◆ Assigned task: The entries that follow include a run beginning at the line with "Marked abnormality: mass, shape oval, margins" and ending at the line with "From the hospital-stay"; restate that run word for word and leave the rest out.

◆ Saved entries:
........
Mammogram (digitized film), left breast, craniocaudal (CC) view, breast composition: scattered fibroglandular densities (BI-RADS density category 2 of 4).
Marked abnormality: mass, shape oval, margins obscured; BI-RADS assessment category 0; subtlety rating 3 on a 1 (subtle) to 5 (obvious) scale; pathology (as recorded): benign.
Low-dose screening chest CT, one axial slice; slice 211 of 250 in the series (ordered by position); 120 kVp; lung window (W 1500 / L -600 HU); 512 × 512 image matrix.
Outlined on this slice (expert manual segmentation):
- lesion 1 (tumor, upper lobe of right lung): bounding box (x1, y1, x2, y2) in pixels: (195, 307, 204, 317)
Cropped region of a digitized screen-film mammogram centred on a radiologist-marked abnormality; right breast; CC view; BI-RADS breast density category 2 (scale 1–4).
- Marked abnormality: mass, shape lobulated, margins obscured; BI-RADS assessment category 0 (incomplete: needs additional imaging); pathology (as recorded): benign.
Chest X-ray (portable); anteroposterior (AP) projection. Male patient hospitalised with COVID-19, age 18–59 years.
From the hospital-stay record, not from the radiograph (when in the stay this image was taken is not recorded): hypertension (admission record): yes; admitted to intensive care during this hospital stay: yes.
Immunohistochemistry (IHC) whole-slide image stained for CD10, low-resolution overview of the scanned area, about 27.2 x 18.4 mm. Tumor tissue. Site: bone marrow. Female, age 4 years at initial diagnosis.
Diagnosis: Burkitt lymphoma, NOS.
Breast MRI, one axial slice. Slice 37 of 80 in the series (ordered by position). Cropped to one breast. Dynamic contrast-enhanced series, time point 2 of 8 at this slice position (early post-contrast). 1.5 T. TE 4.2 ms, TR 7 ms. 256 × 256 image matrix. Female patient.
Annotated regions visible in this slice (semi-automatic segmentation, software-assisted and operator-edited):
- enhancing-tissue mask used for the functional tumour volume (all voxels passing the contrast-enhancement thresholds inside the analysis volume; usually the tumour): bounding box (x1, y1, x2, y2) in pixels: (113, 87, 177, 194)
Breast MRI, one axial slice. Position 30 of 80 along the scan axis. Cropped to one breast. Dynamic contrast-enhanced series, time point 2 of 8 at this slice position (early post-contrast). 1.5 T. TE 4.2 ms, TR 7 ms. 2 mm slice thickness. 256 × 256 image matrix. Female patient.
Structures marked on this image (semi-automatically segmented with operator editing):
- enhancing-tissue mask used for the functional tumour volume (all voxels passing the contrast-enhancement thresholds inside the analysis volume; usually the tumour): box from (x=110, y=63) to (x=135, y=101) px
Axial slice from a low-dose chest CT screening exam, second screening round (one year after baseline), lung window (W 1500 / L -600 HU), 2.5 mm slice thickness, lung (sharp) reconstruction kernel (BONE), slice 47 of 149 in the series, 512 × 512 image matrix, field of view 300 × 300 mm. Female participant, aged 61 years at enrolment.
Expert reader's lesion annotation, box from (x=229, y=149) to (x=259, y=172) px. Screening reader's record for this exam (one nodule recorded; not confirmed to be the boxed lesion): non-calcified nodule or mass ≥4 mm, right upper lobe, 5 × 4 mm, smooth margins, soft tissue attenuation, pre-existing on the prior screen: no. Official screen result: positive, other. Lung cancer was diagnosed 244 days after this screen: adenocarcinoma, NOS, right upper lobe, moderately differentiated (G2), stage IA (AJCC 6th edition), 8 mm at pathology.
........
◆ Solution to this problem:
Marked abnormality: mass, shape oval, margins obscured; BI-RADS assessment category 0; subtlety rating 3 on a 1 (subtle) to 5 (obvious) scale; pathology (as recorded): benign.
Low-dose screening chest CT, one axial slice; slice 211 of 250 in the series (ordered by position); 120 kVp; lung window (W 1500 / L -600 HU); 512 × 512 image matrix.
Outlined on this slice (expert manual segmentation):
- lesion 1 (tumor, upper lobe of right lung): bounding box (x1, y1, x2, y2) in pixels: (195, 307, 204, 317)
Cropped region of a digitized screen-film mammogram centred on a radiologist-marked abnormality; right breast; CC view; BI-RADS breast density category 2 (scale 1–4).
- Marked abnormality: mass, shape lobulated, margins obscured; BI-RADS assessment category 0 (incomplete: needs additional imaging); pathology (as recorded): benign.
Chest X-ray (portable); anteroposterior (AP) projection. Male patient hospitalised with COVID-19, age 18–59 years.
From the hospital-stay record, not from the radiograph (when in the stay this image was taken is not recorded): hypertension (admission record): yes; admitted to intensive care during this hospital stay: yes.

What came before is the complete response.